Frontier agronomist Neil Leech believes Bridgeway can lift cereal yields across his area of Suffolk and South Norfolk, which ranges from light Breckland soils to heavy clays.
This week’s rain has come in the nick of time for crops, which were starting to look very stressed after a dry April. The 20mm received on Wednesday (8th May) was a game changer and more rainfall in the forecast will help replenish soil reserves.
While the dry conditions are not seriously threatening yield potential at this stage – winter crops are well rooted after the favourable autumn establishment conditions – some of the spring barleys and sugar beet crops were starting to struggle.
This is the second year I’ve used Interagro’s biostimulant product Bridgeway. I tried it for the first time in 2018 on a light land wheat crop, one that was already stressed by the hot, dry weather that year, applying a single treatment at flag leaf emergence. This was not a yield trial, but the crop went on to produce 2.5 tonnes/acre, which I feel is respectable for light land in an exceptionally dry year.
In hindsight, I believe the treatment was applied too late. Ideally, it should be applied early as part of a full crop protection programme. Therefore, this year we have applied Bridgeway to wheat in split dressings in tank mixes with fungicide treatments – 1litre/ha at T0, followed by 2l/ha at both T1 and T2.
There is a visual difference within 24 hours of Bridgeway treatment. The crop gets its colour back. We’ve also tried it on spring barley at the 4-5 leaf stage, and again, the crop appears to be greener after treatment.
I believe Bridgeway works by encouraging the plant to scavenge more available nitrogen, which in turn delays leaf senescence and contributes to a longer grain-filling period that lifts the yield.
We need new agronomic technologies such as biostimulants and I am convinced at the work Interagro has put into understanding how its biological crop protection products work and the effort to explain this to agronomists and growers in a practical and logical way.
I have no doubt that treatments such as Bridgeway will become more important to agronomists as the choice of conventional chemistry available reduces through resistance and tighter regulatory pressures.
These alternative products will help to meet this growing gap in agronomic treatments, while also meeting the need for a more sustainable approach by utilising resources better, especially plant nutrients.

Task item ▸
In the Bridgeway article, what yield did the light land wheat crop treated in 2018 produce? The listing has no connection to the text above.

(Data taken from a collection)
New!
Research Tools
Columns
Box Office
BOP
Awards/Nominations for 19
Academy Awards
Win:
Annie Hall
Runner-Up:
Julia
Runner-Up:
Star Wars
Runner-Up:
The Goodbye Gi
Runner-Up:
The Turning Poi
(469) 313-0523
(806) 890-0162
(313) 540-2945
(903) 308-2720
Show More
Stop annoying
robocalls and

---

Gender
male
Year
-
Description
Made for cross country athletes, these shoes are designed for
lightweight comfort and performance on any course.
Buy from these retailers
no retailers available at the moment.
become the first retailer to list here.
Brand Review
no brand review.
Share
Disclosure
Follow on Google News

* * *

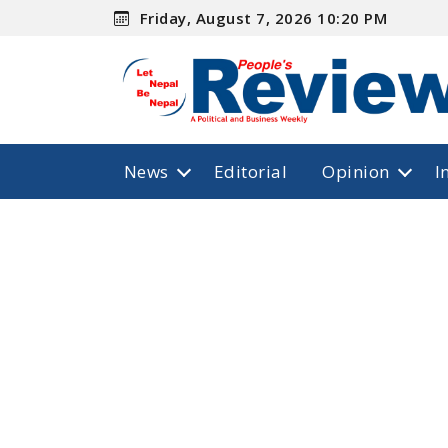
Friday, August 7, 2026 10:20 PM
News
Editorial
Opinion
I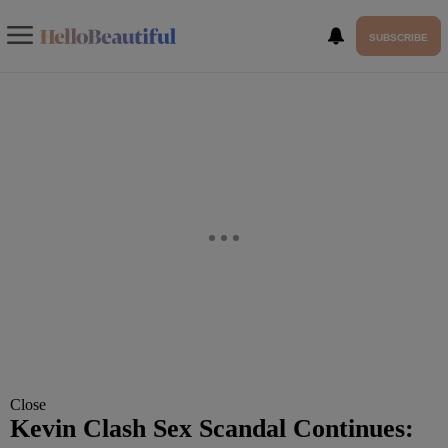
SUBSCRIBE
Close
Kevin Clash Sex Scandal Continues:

Answer space ▸
2.5 tonnes/acre.